68. Berlin Film Festivali’nde ödüller dağıtıldı. “Altın Ayı”yı
Romen Adina Pintilie’nin yönettiği “Touch Me Not” aldı. Wes
Anderson’ın animasyonu “İsle of Dogs” de en iyi yönetmen ödülünü
kazandı.
Bir kadın yönetmenin kendi bastırılmış cinselliği üzerinden
mahremiyet ve bedenin sınırlarını sorgulayan Romanya yapımı “Touch
Me Not”, Altın Ayı’yı kazanarak sürpriz yaptı. Belgesel-kurmaca
üslubuyla kotardığı filmiyle 68. Berlin Film Festivali’nde büyük
ödülü kazanan genç yönetmen Adina Pintilie, festivalde
görüştüğümüzde bir nevi ‘Gönül muhabbet ister cinsellik bahane’

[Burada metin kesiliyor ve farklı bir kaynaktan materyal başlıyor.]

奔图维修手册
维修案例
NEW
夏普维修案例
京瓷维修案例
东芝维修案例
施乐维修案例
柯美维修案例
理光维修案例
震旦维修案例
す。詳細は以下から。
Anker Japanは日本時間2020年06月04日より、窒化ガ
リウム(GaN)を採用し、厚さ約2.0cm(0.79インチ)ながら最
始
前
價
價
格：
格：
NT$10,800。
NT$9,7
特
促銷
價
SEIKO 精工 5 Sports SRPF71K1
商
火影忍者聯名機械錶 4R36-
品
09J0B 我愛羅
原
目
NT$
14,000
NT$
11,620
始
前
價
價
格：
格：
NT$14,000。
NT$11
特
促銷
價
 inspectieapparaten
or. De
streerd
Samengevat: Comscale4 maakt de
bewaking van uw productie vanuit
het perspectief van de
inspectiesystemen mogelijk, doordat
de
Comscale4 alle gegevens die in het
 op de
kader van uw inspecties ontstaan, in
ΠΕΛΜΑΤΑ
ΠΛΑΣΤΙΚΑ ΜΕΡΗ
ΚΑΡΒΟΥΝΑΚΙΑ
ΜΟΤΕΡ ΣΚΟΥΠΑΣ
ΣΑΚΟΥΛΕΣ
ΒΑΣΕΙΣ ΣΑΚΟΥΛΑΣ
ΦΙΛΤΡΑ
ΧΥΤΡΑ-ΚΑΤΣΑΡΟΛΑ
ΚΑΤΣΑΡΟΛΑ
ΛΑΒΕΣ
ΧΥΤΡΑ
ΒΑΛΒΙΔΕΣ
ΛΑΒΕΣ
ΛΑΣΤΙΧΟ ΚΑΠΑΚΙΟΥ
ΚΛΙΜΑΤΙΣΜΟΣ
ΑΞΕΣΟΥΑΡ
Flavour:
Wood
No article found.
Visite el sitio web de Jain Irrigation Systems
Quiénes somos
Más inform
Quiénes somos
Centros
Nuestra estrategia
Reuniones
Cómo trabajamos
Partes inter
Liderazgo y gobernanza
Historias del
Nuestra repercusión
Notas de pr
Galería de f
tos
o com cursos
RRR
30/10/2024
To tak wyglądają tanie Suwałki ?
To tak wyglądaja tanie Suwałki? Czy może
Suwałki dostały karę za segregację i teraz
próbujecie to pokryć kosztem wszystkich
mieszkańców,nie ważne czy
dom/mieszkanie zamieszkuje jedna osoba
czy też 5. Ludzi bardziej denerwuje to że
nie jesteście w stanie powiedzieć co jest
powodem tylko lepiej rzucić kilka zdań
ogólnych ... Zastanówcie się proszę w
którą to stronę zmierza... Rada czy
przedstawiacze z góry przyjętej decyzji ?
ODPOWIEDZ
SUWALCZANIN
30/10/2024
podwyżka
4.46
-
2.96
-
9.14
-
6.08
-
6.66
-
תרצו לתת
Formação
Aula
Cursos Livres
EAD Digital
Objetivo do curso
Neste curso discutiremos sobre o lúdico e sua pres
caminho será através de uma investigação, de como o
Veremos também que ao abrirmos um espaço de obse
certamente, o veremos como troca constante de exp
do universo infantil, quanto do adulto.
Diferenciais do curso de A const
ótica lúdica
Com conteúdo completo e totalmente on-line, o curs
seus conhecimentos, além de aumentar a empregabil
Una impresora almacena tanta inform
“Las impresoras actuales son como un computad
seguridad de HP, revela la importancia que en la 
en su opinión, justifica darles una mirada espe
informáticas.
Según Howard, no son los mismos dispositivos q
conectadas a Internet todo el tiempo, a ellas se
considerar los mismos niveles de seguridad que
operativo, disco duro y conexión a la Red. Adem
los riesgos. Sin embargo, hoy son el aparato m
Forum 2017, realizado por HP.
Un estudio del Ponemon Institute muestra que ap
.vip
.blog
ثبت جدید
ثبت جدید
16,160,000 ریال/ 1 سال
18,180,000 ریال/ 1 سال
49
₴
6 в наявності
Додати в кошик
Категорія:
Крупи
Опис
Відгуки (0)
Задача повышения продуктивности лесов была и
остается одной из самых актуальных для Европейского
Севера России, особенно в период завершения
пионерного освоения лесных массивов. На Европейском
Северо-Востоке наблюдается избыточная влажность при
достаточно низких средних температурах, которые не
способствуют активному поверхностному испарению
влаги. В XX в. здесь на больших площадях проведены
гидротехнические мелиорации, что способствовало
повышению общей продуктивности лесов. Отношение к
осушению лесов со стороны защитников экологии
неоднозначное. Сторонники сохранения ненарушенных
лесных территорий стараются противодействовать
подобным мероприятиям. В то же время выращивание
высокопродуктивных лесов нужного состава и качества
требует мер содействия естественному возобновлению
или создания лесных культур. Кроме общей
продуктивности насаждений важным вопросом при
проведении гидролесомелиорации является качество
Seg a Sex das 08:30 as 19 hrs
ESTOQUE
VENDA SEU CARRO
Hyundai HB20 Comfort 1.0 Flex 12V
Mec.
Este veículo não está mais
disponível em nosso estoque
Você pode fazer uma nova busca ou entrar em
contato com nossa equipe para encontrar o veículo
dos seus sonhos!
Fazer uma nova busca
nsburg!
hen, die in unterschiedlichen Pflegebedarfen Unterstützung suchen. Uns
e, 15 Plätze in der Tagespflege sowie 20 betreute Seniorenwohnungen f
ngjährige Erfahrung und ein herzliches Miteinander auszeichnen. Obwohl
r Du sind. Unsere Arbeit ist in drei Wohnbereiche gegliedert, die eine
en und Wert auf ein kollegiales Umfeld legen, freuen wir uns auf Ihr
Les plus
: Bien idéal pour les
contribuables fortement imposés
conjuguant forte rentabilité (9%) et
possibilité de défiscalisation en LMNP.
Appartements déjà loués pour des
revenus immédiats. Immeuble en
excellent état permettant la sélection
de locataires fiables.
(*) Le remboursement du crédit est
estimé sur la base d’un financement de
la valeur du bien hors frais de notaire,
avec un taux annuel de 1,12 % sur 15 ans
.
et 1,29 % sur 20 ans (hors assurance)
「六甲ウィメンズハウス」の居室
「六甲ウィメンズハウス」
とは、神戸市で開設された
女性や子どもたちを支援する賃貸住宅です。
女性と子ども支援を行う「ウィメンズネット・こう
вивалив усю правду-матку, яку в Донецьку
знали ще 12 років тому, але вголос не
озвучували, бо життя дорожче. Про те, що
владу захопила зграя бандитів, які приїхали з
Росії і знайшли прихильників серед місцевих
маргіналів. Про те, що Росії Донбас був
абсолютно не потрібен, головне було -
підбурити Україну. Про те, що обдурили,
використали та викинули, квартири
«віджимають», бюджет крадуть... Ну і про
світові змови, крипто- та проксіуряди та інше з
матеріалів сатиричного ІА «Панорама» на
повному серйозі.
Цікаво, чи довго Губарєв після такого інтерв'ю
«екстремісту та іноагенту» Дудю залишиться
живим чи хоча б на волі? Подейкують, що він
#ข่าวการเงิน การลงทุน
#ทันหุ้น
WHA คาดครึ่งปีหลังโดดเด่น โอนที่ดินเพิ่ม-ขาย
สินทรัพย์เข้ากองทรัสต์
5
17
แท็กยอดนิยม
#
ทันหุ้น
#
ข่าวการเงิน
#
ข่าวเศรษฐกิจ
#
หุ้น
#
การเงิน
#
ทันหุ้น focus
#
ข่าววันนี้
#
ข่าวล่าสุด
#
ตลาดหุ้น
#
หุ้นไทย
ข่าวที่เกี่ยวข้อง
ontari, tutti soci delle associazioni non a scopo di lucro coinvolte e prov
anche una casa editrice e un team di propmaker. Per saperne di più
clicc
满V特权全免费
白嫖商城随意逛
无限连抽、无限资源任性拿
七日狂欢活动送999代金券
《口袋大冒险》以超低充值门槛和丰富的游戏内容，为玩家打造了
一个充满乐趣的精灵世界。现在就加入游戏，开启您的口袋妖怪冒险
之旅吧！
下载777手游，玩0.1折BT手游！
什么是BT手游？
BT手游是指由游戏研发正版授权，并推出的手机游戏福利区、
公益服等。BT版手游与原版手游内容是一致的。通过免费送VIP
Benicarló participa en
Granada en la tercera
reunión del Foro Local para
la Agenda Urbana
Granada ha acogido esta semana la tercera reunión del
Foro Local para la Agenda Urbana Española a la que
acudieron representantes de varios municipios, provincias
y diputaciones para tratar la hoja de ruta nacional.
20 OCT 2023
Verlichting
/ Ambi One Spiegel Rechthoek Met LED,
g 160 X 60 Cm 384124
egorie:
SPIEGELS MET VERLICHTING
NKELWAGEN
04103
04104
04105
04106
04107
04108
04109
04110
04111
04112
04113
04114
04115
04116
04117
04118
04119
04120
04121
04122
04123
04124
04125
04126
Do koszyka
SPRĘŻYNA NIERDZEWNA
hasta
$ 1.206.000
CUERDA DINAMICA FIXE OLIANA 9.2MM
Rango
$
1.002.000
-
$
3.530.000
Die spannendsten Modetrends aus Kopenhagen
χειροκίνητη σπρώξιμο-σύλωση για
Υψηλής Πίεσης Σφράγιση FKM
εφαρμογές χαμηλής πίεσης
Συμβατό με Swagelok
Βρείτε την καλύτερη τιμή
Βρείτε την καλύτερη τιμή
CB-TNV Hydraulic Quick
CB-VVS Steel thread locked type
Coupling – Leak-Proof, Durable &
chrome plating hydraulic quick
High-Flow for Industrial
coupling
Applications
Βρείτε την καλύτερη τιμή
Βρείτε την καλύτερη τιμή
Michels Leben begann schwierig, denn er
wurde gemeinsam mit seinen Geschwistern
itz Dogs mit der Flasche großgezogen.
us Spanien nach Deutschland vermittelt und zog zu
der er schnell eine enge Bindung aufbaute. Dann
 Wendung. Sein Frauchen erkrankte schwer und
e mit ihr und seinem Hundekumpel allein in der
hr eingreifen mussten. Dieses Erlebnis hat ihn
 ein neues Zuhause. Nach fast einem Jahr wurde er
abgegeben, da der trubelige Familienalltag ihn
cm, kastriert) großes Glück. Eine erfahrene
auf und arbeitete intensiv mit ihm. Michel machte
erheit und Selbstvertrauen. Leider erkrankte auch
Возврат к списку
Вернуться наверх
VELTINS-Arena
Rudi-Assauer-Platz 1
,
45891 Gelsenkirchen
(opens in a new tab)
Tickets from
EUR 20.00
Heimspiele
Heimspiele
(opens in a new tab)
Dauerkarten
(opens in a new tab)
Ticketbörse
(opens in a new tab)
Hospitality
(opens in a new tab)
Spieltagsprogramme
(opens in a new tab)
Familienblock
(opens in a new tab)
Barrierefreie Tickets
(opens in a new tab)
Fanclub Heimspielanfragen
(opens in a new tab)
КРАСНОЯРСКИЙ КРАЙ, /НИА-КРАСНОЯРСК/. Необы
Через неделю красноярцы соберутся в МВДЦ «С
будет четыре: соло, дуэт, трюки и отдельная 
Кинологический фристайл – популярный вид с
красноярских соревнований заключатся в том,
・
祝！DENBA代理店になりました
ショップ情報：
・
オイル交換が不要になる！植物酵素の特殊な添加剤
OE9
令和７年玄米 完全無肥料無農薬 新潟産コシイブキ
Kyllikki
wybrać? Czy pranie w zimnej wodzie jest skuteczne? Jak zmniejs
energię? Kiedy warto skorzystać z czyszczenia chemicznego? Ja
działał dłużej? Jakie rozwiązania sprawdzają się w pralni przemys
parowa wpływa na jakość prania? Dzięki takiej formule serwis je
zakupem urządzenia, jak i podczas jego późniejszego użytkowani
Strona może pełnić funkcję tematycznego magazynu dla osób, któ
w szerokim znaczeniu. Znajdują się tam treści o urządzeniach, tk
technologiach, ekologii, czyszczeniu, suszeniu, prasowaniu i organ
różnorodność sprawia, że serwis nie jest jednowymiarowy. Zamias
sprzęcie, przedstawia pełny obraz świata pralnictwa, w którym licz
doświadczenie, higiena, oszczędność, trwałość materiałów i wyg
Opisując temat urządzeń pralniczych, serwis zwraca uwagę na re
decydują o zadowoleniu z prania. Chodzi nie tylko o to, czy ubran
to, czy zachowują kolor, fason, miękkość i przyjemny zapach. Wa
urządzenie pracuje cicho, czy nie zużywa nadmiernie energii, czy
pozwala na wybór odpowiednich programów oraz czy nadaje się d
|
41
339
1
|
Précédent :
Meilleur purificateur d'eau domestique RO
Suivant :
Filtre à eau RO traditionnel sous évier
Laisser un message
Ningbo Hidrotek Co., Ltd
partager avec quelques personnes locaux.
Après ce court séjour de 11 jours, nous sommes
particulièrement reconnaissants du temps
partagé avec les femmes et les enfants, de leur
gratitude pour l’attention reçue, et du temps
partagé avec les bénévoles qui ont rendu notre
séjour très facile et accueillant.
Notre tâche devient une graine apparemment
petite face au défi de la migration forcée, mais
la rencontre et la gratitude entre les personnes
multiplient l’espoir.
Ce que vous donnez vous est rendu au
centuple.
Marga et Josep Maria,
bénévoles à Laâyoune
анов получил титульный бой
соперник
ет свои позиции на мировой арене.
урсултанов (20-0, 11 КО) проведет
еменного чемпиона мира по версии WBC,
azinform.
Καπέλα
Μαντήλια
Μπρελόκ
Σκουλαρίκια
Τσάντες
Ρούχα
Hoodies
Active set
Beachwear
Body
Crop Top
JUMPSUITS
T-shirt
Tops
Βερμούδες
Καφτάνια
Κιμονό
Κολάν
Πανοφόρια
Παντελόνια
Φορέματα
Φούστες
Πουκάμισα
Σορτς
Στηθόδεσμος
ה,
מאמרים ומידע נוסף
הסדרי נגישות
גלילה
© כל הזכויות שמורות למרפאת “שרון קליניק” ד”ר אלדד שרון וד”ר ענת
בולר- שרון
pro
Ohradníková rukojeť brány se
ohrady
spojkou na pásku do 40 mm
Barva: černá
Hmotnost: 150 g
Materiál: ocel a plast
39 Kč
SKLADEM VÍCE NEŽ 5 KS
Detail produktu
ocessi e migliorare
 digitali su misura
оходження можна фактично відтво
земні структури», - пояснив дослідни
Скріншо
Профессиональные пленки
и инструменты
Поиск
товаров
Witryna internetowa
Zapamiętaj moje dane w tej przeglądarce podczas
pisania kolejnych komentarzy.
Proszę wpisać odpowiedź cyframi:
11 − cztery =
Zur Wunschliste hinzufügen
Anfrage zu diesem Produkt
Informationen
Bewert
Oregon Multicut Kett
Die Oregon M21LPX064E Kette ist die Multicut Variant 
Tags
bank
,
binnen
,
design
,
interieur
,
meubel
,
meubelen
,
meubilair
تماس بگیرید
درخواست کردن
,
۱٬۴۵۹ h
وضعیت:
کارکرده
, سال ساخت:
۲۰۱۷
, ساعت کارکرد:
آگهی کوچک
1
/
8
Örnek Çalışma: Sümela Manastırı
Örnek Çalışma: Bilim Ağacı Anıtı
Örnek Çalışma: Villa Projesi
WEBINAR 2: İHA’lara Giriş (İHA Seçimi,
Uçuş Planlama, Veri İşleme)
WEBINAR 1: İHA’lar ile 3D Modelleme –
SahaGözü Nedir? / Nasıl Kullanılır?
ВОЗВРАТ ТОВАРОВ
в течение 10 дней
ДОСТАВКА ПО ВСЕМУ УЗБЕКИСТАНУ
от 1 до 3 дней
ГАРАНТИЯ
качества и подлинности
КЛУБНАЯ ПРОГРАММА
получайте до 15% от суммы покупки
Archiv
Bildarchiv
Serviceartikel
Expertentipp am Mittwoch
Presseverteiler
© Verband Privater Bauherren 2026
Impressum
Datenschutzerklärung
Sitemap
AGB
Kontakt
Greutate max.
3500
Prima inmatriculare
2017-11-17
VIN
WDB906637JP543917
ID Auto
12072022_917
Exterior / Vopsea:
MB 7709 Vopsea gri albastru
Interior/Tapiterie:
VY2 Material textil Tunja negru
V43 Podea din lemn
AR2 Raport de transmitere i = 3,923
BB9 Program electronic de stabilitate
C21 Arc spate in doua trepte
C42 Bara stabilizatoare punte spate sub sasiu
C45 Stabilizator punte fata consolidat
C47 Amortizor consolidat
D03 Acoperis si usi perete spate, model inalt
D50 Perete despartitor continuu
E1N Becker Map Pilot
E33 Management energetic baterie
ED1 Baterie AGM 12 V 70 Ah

yaklaşımıyla iletişim kurmanın hayati öneminden söz etmiş ve
“Modern toplum masalı altında aslında gittikçe kabuğumuza çekiliyor
ve yalnızlaşıyoruz. İçine kapanık topluluklar olarak yaşamanın
manası yok, iletişim kurmanın binbir yolu var ve bastırılmış
cinsellik maalesef sorunlarımızın en büyüğü” demişti.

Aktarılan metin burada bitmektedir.